------ Material supplied

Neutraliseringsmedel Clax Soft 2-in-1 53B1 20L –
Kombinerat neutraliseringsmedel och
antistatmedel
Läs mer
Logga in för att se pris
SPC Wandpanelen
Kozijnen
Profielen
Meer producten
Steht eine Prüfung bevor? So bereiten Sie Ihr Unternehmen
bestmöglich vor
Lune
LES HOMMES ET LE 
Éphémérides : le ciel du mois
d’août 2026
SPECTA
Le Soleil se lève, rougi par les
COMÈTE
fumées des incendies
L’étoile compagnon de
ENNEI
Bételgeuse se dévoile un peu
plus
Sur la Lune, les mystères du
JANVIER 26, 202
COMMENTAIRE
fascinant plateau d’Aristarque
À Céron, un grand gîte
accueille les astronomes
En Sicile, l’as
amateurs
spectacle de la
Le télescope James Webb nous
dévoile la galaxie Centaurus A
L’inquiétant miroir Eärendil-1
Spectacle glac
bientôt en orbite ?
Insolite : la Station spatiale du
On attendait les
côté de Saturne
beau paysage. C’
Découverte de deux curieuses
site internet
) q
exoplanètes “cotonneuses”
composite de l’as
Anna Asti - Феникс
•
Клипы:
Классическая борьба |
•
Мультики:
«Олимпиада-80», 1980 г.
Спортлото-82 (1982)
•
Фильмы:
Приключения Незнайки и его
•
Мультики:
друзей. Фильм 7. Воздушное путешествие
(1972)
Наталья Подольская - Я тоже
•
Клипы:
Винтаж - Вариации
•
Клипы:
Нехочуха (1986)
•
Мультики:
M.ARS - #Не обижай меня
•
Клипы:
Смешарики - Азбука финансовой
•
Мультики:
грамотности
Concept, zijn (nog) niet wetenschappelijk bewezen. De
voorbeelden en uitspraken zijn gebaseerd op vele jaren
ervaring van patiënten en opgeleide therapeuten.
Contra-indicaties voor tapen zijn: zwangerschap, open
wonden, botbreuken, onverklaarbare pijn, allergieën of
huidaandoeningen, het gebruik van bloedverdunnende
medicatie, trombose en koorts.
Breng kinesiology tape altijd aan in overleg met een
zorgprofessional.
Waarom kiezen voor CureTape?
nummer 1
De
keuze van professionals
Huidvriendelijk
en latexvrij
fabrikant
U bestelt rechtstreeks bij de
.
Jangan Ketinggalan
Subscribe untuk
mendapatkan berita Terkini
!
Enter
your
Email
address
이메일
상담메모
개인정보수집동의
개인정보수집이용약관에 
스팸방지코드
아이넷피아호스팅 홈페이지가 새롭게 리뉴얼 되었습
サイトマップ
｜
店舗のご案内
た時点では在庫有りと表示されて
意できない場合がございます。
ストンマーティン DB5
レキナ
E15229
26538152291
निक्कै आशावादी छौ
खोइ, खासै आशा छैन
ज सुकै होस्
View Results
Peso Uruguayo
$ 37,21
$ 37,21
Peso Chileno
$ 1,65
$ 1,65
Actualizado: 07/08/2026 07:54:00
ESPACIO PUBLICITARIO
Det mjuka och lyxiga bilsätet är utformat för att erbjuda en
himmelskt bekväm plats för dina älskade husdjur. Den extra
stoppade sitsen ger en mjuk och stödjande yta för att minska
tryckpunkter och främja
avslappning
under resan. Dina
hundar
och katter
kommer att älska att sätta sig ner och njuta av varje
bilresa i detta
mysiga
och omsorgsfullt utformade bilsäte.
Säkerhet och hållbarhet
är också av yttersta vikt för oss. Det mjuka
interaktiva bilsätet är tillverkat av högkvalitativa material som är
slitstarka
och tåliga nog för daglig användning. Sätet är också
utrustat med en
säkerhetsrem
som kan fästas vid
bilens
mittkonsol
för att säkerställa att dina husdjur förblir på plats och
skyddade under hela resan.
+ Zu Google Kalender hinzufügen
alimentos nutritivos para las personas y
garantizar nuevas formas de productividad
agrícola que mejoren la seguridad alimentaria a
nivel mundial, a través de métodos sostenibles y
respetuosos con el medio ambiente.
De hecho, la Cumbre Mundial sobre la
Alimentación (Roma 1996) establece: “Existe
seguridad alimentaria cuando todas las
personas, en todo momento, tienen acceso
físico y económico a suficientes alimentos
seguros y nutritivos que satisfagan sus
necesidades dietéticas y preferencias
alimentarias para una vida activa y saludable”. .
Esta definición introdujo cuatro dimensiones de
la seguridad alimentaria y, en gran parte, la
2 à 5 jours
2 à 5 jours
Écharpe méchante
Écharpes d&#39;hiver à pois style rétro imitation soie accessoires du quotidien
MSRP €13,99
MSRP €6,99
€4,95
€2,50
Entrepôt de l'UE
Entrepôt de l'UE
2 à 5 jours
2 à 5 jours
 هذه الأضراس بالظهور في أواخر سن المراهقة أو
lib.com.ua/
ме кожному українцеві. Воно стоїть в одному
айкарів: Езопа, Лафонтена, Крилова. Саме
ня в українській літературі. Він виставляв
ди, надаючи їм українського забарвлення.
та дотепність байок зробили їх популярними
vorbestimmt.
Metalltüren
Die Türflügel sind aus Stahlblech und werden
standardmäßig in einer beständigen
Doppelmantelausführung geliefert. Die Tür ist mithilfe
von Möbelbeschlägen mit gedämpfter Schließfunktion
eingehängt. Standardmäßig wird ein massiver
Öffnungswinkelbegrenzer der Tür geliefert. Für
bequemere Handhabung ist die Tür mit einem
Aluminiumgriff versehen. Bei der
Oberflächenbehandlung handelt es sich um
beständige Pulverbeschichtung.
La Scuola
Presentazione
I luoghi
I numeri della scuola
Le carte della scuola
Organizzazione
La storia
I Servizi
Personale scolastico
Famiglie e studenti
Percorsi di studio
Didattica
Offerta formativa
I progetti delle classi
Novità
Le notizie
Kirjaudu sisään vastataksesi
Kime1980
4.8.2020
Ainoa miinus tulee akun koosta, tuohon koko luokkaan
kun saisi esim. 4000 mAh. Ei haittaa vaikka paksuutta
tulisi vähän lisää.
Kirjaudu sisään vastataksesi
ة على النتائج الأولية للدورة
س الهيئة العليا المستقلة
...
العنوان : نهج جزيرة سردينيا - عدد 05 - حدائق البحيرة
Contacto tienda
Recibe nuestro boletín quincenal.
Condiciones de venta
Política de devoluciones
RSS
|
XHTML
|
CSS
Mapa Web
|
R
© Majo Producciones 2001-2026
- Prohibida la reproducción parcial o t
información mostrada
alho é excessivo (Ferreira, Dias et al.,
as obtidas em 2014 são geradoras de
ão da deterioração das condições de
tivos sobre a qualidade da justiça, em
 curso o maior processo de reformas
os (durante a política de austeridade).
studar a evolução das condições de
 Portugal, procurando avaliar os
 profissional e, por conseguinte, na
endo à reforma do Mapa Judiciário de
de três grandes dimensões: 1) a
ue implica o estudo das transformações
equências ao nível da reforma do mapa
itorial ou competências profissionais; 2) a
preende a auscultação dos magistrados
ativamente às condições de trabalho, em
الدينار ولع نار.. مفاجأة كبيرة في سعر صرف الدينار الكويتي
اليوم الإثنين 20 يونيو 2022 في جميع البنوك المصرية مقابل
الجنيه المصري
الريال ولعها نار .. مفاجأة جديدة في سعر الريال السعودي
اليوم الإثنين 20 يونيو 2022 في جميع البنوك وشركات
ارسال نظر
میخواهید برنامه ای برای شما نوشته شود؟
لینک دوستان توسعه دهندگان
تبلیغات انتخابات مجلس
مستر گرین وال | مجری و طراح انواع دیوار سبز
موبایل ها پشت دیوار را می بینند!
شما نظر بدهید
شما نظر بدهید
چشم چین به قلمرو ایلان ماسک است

------------

■ What you have to do ■
Rewrite the text of all the records, replacing "Saturne" with "Jupiter" wherever it occurs and keeping everything else the same.

■ Result below ■
Neutraliseringsmedel Clax Soft 2-in-1 53B1 20L –
Kombinerat neutraliseringsmedel och
antistatmedel
Läs mer
Logga in för att se pris
SPC Wandpanelen
Kozijnen
Profielen
Meer producten
Steht eine Prüfung bevor? So bereiten Sie Ihr Unternehmen
bestmöglich vor
Lune
LES HOMMES ET LE 
Éphémérides : le ciel du mois
d’août 2026
SPECTA
Le Soleil se lève, rougi par les
COMÈTE
fumées des incendies
L’étoile compagnon de
ENNEI
Bételgeuse se dévoile un peu
plus
Sur la Lune, les mystères du
JANVIER 26, 202
COMMENTAIRE
fascinant plateau d’Aristarque
À Céron, un grand gîte
accueille les astronomes
En Sicile, l’as
amateurs
spectacle de la
Le télescope James Webb nous
dévoile la galaxie Centaurus A
L’inquiétant miroir Eärendil-1
Spectacle glac
bientôt en orbite ?
Insolite : la Station spatiale du
On attendait les
côté de Jupiter
beau paysage. C’
Découverte de deux curieuses
site internet
) q
exoplanètes “cotonneuses”
composite de l’as
Anna Asti - Феникс
•
Клипы:
Классическая борьба |
•
Мультики:
«Олимпиада-80», 1980 г.
Спортлото-82 (1982)
•
Фильмы:
Приключения Незнайки и его
•
Мультики:
друзей. Фильм 7. Воздушное путешествие
(1972)
Наталья Подольская - Я тоже
•
Клипы:
Винтаж - Вариации
•
Клипы:
Нехочуха (1986)
•
Мультики:
M.ARS - #Не обижай меня
•
Клипы:
Смешарики - Азбука финансовой
•
Мультики:
грамотности
Concept, zijn (nog) niet wetenschappelijk bewezen. De
voorbeelden en uitspraken zijn gebaseerd op vele jaren
ervaring van patiënten en opgeleide therapeuten.
Contra-indicaties voor tapen zijn: zwangerschap, open
wonden, botbreuken, onverklaarbare pijn, allergieën of
huidaandoeningen, het gebruik van bloedverdunnende
medicatie, trombose en koorts.
Breng kinesiology tape altijd aan in overleg met een
zorgprofessional.
Waarom kiezen voor CureTape?
nummer 1
De
keuze van professionals
Huidvriendelijk
en latexvrij
fabrikant
U bestelt rechtstreeks bij de
.
Jangan Ketinggalan
Subscribe untuk
mendapatkan berita Terkini
!
Enter
your
Email
address
이메일
상담메모
개인정보수집동의
개인정보수집이용약관에 
스팸방지코드
아이넷피아호스팅 홈페이지가 새롭게 리뉴얼 되었습
サイトマップ
｜
店舗のご案内
た時点では在庫有りと表示されて
意できない場合がございます。
ストンマーティン DB5
レキナ
E15229
26538152291
निक्कै आशावादी छौ
खोइ, खासै आशा छैन
ज सुकै होस्
View Results
Peso Uruguayo
$ 37,21
$ 37,21
Peso Chileno
$ 1,65
$ 1,65
Actualizado: 07/08/2026 07:54:00
ESPACIO PUBLICITARIO
Det mjuka och lyxiga bilsätet är utformat för att erbjuda en
himmelskt bekväm plats för dina älskade husdjur. Den extra
stoppade sitsen ger en mjuk och stödjande yta för att minska
tryckpunkter och främja
avslappning
under resan. Dina
hundar
och katter
kommer att älska att sätta sig ner och njuta av varje
bilresa i detta
mysiga
och omsorgsfullt utformade bilsäte.
Säkerhet och hållbarhet
är också av yttersta vikt för oss. Det mjuka
interaktiva bilsätet är tillverkat av högkvalitativa material som är
slitstarka
och tåliga nog för daglig användning. Sätet är också
utrustat med en
säkerhetsrem
som kan fästas vid
bilens
mittkonsol
för att säkerställa att dina husdjur förblir på plats och
skyddade under hela resan.
+ Zu Google Kalender hinzufügen
alimentos nutritivos para las personas y
garantizar nuevas formas de productividad
agrícola que mejoren la seguridad alimentaria a
nivel mundial, a través de métodos sostenibles y
respetuosos con el medio ambiente.
De hecho, la Cumbre Mundial sobre la
Alimentación (Roma 1996) establece: “Existe
seguridad alimentaria cuando todas las
personas, en todo momento, tienen acceso
físico y económico a suficientes alimentos
seguros y nutritivos que satisfagan sus
necesidades dietéticas y preferencias
alimentarias para una vida activa y saludable”. .
Esta definición introdujo cuatro dimensiones de
la seguridad alimentaria y, en gran parte, la
2 à 5 jours
2 à 5 jours
Écharpe méchante
Écharpes d&#39;hiver à pois style rétro imitation soie accessoires du quotidien
MSRP €13,99
MSRP €6,99
€4,95
€2,50
Entrepôt de l'UE
Entrepôt de l'UE
2 à 5 jours
2 à 5 jours
 هذه الأضراس بالظهور في أواخر سن المراهقة أو
lib.com.ua/
ме кожному українцеві. Воно стоїть в одному
айкарів: Езопа, Лафонтена, Крилова. Саме
ня в українській літературі. Він виставляв
ди, надаючи їм українського забарвлення.
та дотепність байок зробили їх популярними
vorbestimmt.
Metalltüren
Die Türflügel sind aus Stahlblech und werden
standardmäßig in einer beständigen
Doppelmantelausführung geliefert. Die Tür ist mithilfe
von Möbelbeschlägen mit gedämpfter Schließfunktion
eingehängt. Standardmäßig wird ein massiver
Öffnungswinkelbegrenzer der Tür geliefert. Für
bequemere Handhabung ist die Tür mit einem
Aluminiumgriff versehen. Bei der
Oberflächenbehandlung handelt es sich um
beständige Pulverbeschichtung.
La Scuola
Presentazione
I luoghi
I numeri della scuola
Le carte della scuola
Organizzazione
La storia
I Servizi
Personale scolastico
Famiglie e studenti
Percorsi di studio
Didattica
Offerta formativa
I progetti delle classi
Novità
Le notizie
Kirjaudu sisään vastataksesi
Kime1980
4.8.2020
Ainoa miinus tulee akun koosta, tuohon koko luokkaan
kun saisi esim. 4000 mAh. Ei haittaa vaikka paksuutta
tulisi vähän lisää.
Kirjaudu sisään vastataksesi
ة على النتائج الأولية للدورة
س الهيئة العليا المستقلة
...
العنوان : نهج جزيرة سردينيا - عدد 05 - حدائق البحيرة
Contacto tienda
Recibe nuestro boletín quincenal.
Condiciones de venta
Política de devoluciones
RSS
|
XHTML
|
CSS
Mapa Web
|
R
© Majo Producciones 2001-2026
- Prohibida la reproducción parcial o t
información mostrada
alho é excessivo (Ferreira, Dias et al.,
as obtidas em 2014 são geradoras de
ão da deterioração das condições de
tivos sobre a qualidade da justiça, em
 curso o maior processo de reformas
os (durante a política de austeridade).
studar a evolução das condições de
 Portugal, procurando avaliar os
 profissional e, por conseguinte, na
endo à reforma do Mapa Judiciário de
de três grandes dimensões: 1) a
ue implica o estudo das transformações
equências ao nível da reforma do mapa
itorial ou competências profissionais; 2) a
preende a auscultação dos magistrados
ativamente às condições de trabalho, em
الدينار ولع نار.. مفاجأة كبيرة في سعر صرف الدينار الكويتي
اليوم الإثنين 20 يونيو 2022 في جميع البنوك المصرية مقابل
الجنيه المصري
الريال ولعها نار .. مفاجأة جديدة في سعر الريال السعودي
اليوم الإثنين 20 يونيو 2022 في جميع البنوك وشركات
ارسال نظر
میخواهید برنامه ای برای شما نوشته شود؟
لینک دوستان توسعه دهندگان
تبلیغات انتخابات مجلس
مستر گرین وال | مجری و طراح انواع دیوار سبز
موبایل ها پشت دیوار را می بینند!
شما نظر بدهید
شما نظر بدهید
چشم چین به قلمرو ایلان ماسک است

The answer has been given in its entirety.